- [WORK REQUEST] The lines needed are those below that contain the word "lesion"; copy each one.

** MATERIAL FOR THIS EXERCISE follows **

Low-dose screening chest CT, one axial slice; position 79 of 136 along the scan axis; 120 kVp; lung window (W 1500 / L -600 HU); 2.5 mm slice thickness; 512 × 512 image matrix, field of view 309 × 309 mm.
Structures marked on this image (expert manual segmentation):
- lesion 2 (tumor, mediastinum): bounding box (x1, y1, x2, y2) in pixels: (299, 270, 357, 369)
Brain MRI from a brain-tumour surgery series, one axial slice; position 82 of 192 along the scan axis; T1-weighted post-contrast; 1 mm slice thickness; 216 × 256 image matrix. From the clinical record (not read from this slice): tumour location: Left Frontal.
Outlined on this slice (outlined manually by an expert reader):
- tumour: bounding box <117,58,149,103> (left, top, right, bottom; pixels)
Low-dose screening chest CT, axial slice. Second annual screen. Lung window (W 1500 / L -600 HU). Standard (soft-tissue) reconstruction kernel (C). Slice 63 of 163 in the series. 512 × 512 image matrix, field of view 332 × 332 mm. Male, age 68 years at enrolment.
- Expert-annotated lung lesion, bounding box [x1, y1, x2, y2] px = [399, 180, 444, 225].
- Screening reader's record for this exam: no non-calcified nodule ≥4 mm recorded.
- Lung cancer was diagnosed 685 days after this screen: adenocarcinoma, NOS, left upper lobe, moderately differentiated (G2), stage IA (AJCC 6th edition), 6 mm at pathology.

** End of MATERIAL FOR THIS EXERCISE **

- [SOLUTION TO THIS TASK]
- lesion 2 (tumor, mediastinum): bounding box (x1, y1, x2, y2) in pixels: (299, 270, 357, 369)
- Expert-annotated lung lesion, bounding box [x1, y1, x2, y2] px = [399, 180, 444, 225].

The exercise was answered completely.